Start of DATA SUPPLIED
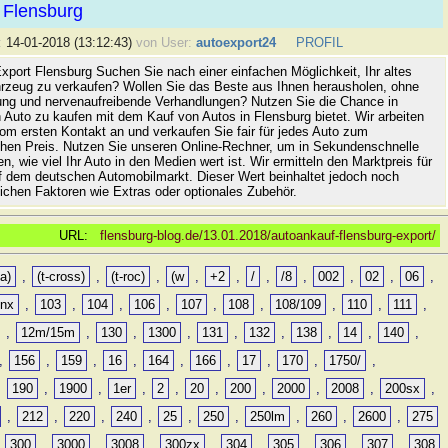
 Flensburg
:
14-01-2018 (13:12:43)
von User:
autoexport24
PROFIL
xport Flensburg Suchen Sie nach einer einfachen Möglichkeit, Ihr altes
rzeug zu verkaufen? Wollen Sie das Beste aus Ihnen herausholen, ohne
ung und nervenaufreibende Verhandlungen? Nutzen Sie die Chance in
 Auto zu kaufen mit dem Kauf von Autos in Flensburg bietet. Wir arbeiten
vom ersten Kontakt an und verkaufen Sie fair für jedes Auto zum
hen Preis. Nutzen Sie unseren Online-Rechner, um in Sekundenschnelle
n, wie viel Ihr Auto in den Medien wert ist. Wir ermitteln den Marktpreis für
uf dem deutschen Automobilmarkt. Dieser Wert beinhaltet jedoch noch
lichen Faktoren wie Extras oder optionales Zubehör.
URL:
flensburg-blog.de/13.01.2018/autoankauf-flensburg-export/
a)
,
(t-cross)
,
(t-roc)
,
(w
,
+2
,
/
,
/8
,
002
,
02
,
06
,
0nx
,
103
,
104
,
106
,
107
,
108
,
108/109
,
110
,
111
,
,
12m/15m
,
130
,
1300
,
131
,
132
,
138
,
14
,
140
,
,
156
,
159
,
16
,
164
,
166
,
17
,
170
,
1750/
,
,
190
,
1900
,
1er
,
2
,
20
,
200
,
2000
,
2008
,
200sx
,
,
212
,
220
,
240
,
25
,
250
,
250lm
,
260
,
2600
,
275
,
300
,
3000
,
3008
,
300zx
,
304
,
305
,
306
,
307
,
308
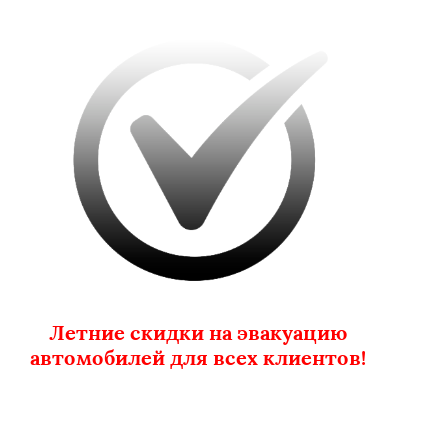
Летние скидки на эвакуацию
автомобилей для всех клиентов!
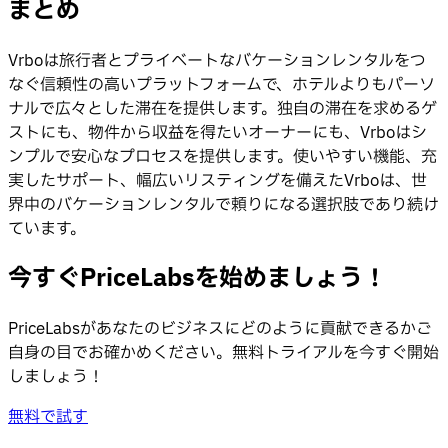
まとめ
Vrboは旅行者とプライベートなバケーションレンタルをつ
なぐ信頼性の高いプラットフォームで、ホテルよりもパーソ
ナルで広々とした滞在を提供します。独自の滞在を求めるゲ
ストにも、物件から収益を得たいオーナーにも、Vrboはシ
ンプルで安心なプロセスを提供します。使いやすい機能、充
実したサポート、幅広いリスティングを備えたVrboは、世
界中のバケーションレンタルで頼りになる選択肢であり続け
ています。
今すぐPriceLabsを始めましょう！
PriceLabsがあなたのビジネスにどのように貢献できるかご
自身の目でお確かめください。無料トライアルを今すぐ開始
しましょう！
無料で試す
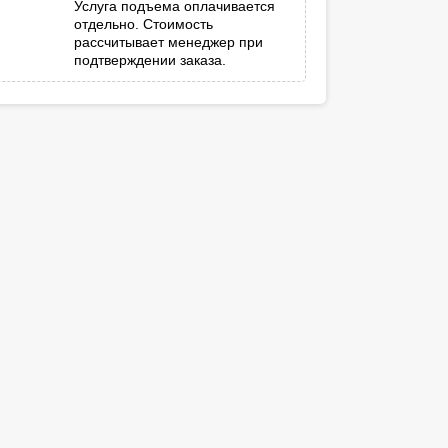
Услуга подъема оплачивается
отдельно. Стоимость
рассчитывает менеджер при
подтверждении заказа.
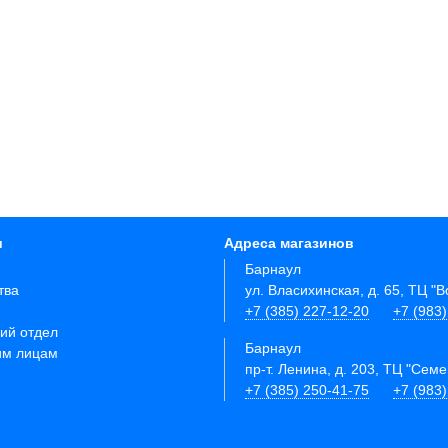
и
Адреса магазинов
Барнаул
тва
ул. Власихинская, д. 65, ТЦ "
+7 (385) 227-12-20
+7 (983
ий отдел
Барнаул
им лицам
пр-т. Ленина, д. 203, ТЦ "Сем
+7 (385) 250-41-75
+7 (983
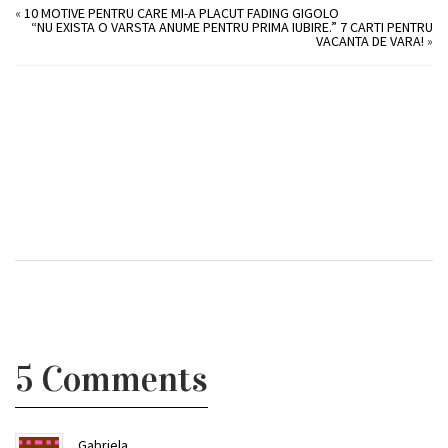
«
10 MOTIVE PENTRU CARE MI-A PLACUT FADING GIGOLO
“NU EXISTA O VARSTA ANUME PENTRU PRIMA IUBIRE.” 7 CARTI PENTRU
VACANTA DE VARA!
»
5 Comments
Gabriela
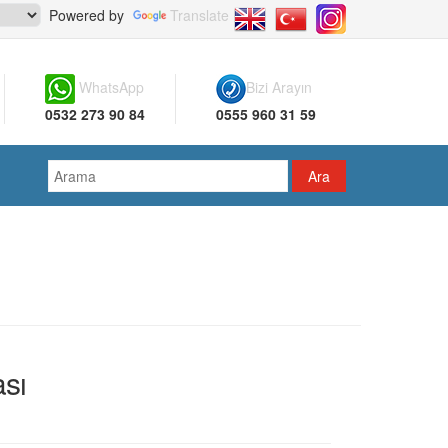
Powered by
Translate
WhatsApp
Bizi Arayın
0532 273 90 84
0555 960 31 59
sı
End of DATA SUPPLIED
Reproduce the material verbatim, starting at its beginning and ending with the line that contains "n, wie viel". Leave the pictures out.

> [ANSWER TO THIS EXERCISE]:
 Flensburg
:
14-01-2018 (13:12:43)
von User:
autoexport24
PROFIL
xport Flensburg Suchen Sie nach einer einfachen Möglichkeit, Ihr altes
rzeug zu verkaufen? Wollen Sie das Beste aus Ihnen herausholen, ohne
ung und nervenaufreibende Verhandlungen? Nutzen Sie die Chance in
 Auto zu kaufen mit dem Kauf von Autos in Flensburg bietet. Wir arbeiten
vom ersten Kontakt an und verkaufen Sie fair für jedes Auto zum
hen Preis. Nutzen Sie unseren Online-Rechner, um in Sekundenschnelle
n, wie viel Ihr Auto in den Medien wert ist. Wir ermitteln den Marktpreis für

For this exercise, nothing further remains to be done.